Buildings present in Ohio, USA

plot the building polygon features by using tm_polygon() function.

tmap_mode("plot")
tm_shape(buildings)+
tm_polygons(col = "grey60",
           size = 1,
           border.col = "black",
           border.lwd = 1)
tmap_mode("plot")

Location of Employers, Restaurants and Pubs present in Ohio USA

We notice that employers are distributed throughout the city with a maximum number in the central part of the city which appears more connected.

It is found that the restaurants are more distributed towards the northen and central blovks of the city as compared to the southern block. The southern block only hosts three restaurants.

We also notice that most of the restaurants are present in and around the areas with employers which says that restaurant and pub owners build up restaurants near workplaces as it is a common practice for working people to visit the restaurants and pubs near office places.

RECORDED INFORMATION:
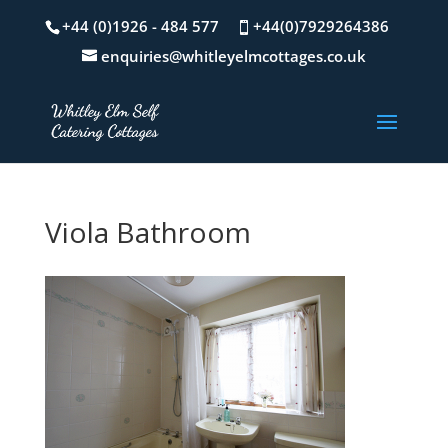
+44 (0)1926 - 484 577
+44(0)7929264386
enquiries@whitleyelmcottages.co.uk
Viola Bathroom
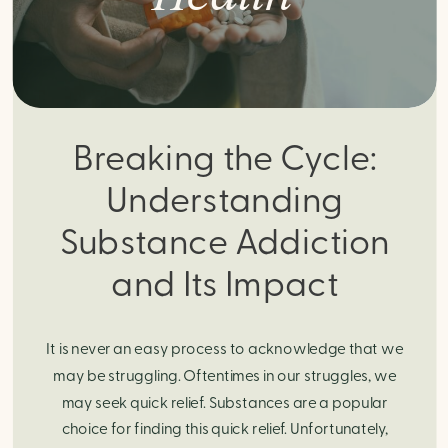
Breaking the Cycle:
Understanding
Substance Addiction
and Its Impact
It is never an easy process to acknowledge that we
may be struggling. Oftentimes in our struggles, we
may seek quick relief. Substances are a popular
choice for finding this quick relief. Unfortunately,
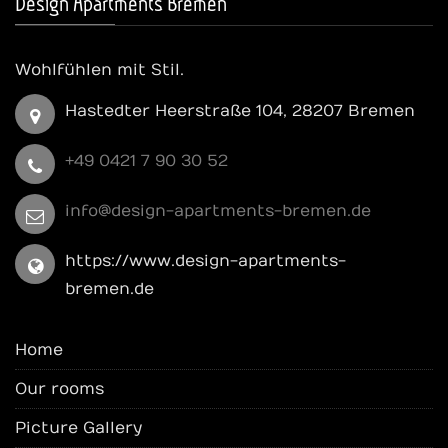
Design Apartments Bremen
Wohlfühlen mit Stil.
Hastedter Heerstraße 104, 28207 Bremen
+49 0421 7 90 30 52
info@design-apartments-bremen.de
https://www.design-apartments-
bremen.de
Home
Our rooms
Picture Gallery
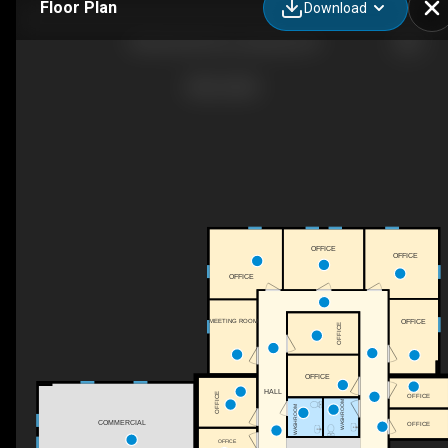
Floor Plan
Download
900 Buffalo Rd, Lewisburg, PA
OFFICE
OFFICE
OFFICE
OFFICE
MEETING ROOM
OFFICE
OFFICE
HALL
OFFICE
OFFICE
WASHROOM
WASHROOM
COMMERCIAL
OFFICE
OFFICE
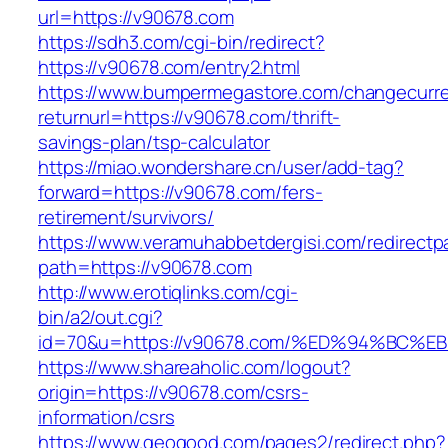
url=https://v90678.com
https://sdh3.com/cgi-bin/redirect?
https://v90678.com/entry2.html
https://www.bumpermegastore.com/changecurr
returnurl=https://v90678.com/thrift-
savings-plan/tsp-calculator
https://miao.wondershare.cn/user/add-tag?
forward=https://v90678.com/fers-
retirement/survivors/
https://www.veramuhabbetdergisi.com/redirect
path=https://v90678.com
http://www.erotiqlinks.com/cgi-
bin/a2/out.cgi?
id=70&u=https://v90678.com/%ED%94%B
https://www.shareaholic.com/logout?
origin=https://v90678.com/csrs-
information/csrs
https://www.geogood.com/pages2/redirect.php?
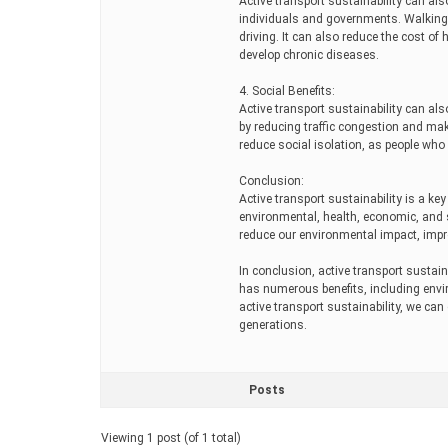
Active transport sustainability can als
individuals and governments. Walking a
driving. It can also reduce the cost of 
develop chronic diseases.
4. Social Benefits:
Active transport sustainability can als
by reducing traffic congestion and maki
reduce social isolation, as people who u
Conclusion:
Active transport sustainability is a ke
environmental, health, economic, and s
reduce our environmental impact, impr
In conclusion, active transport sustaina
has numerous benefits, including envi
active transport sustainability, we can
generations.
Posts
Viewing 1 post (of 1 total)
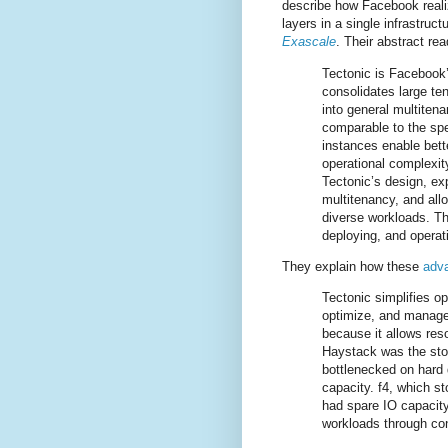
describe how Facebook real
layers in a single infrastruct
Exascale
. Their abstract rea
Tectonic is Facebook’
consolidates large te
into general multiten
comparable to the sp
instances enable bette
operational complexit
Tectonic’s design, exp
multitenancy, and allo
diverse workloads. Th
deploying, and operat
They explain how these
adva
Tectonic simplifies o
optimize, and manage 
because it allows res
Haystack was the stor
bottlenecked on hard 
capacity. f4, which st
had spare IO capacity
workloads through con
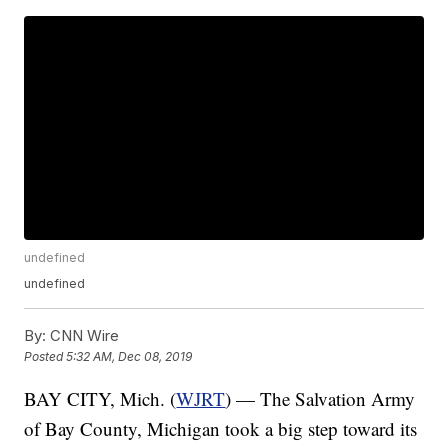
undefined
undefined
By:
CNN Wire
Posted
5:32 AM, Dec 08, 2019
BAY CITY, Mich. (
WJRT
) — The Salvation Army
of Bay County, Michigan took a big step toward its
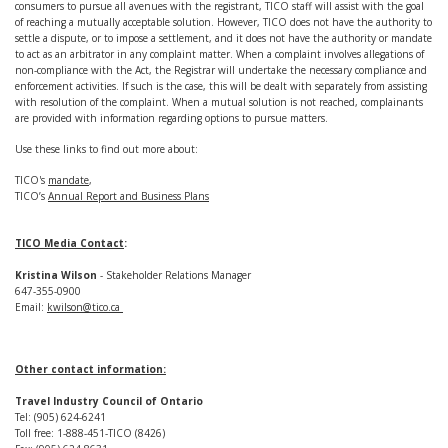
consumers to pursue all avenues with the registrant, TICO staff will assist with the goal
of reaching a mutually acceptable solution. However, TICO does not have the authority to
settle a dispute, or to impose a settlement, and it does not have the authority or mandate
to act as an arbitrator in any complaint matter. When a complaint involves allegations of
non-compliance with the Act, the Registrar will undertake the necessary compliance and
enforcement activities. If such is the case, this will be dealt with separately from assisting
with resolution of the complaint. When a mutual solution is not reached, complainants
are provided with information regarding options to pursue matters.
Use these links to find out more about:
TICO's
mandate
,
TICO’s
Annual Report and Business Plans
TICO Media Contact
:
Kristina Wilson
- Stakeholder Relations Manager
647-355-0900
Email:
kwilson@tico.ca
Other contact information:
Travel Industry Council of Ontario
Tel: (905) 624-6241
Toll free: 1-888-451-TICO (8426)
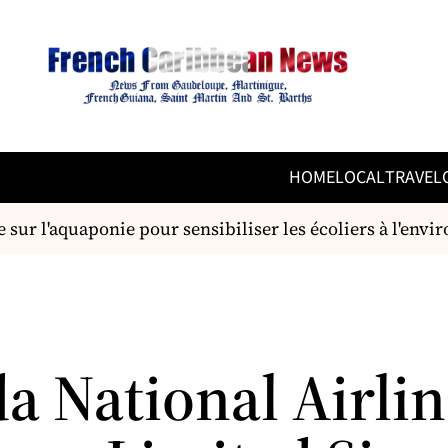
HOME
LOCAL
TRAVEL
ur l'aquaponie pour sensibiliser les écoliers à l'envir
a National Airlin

TRY IT:
In the passage on Ohio buildings and businesses, begin at the words "It is found" and stop after "hosts three restaurants.". Write that part out again with "southern block" changed to "southern district".

RESULT OF THIS EXERCISE:
It is found that the restaurants are more distributed towards the northen and central blovks of the city as compared to the southern district. The southern district only hosts three restaurants.